> DATA BELOW
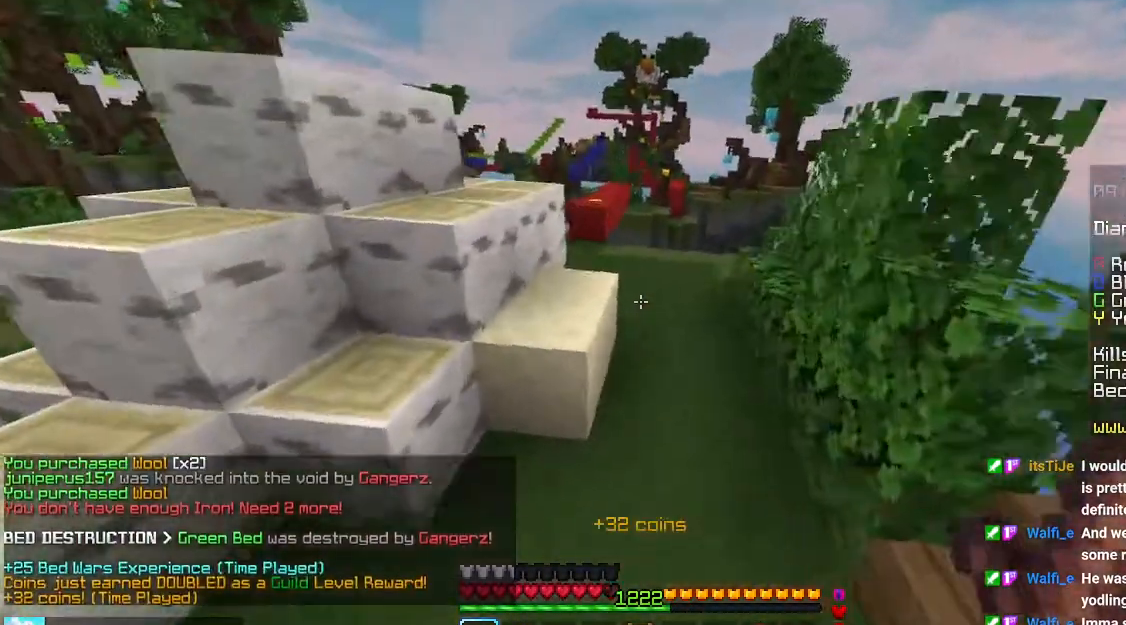
{"keys": ["left", "space", "up"], "mouse": [], "events": [[283, "left", "down"]]}
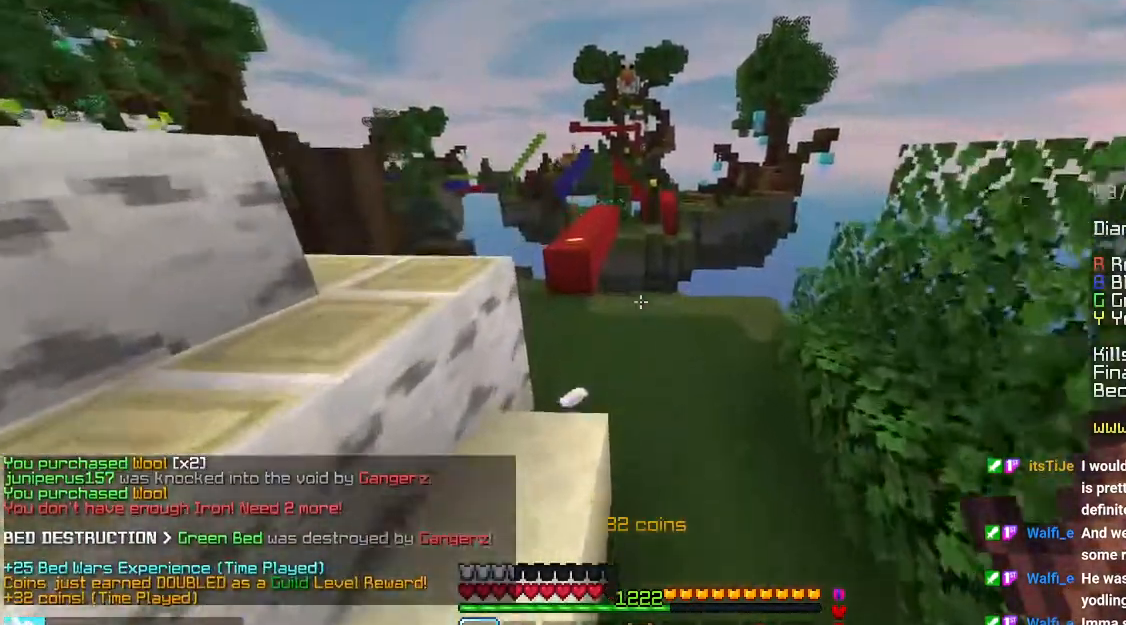
{"keys": ["left", "up"], "mouse": [], "events": [[183, "left", "up"], [450, "space", "up"], [466, "left", "down"]]}
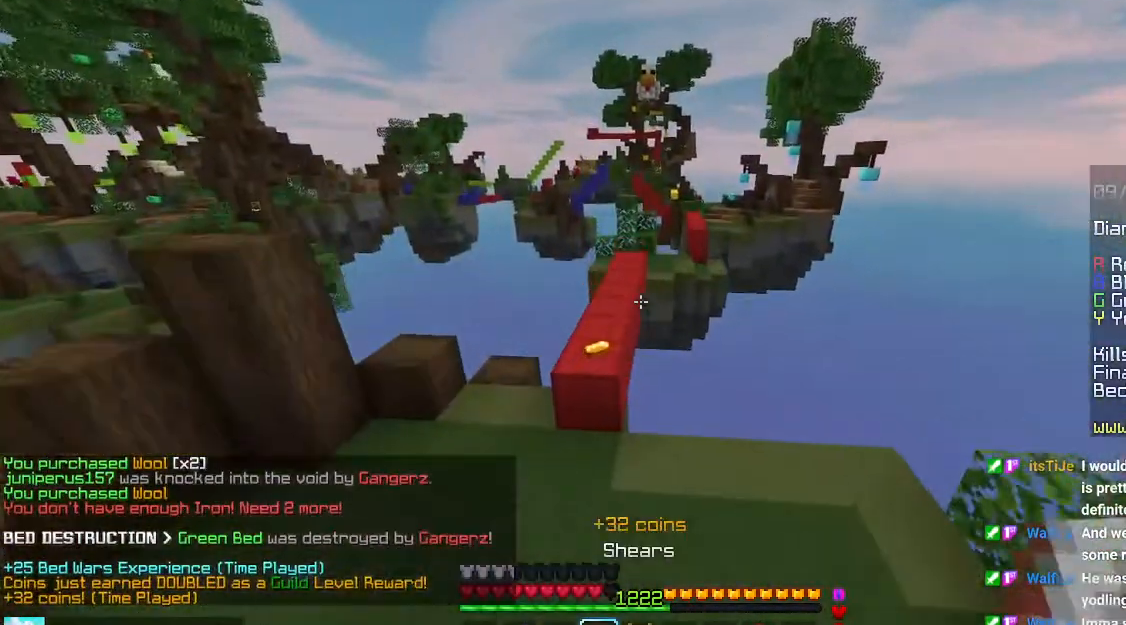
{"keys": ["space", "up"], "mouse": [], "events": [[266, "left", "up"], [350, "space", "down"]]}
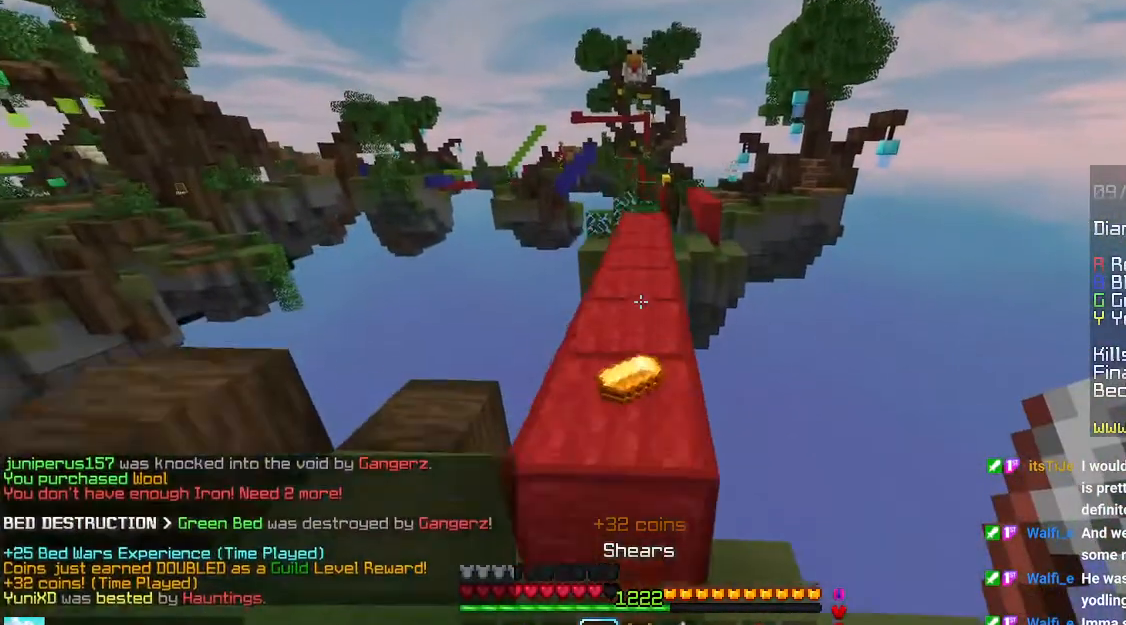
{"keys": ["space", "up"], "mouse": [], "events": [[116, "space", "up"], [350, "space", "down"]]}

> TASK STATEMENT
Scan the material above for the string "left" and copy every line that has it.

> ANSWER FOR THE TASK
{"keys": ["left", "space", "up"], "mouse": [], "events": [[283, "left", "down"]]}
{"keys": ["left", "up"], "mouse": [], "events": [[183, "left", "up"], [450, "space", "up"], [466, "left", "down"]]}
{"keys": ["space", "up"], "mouse": [], "events": [[266, "left", "up"], [350, "space", "down"]]}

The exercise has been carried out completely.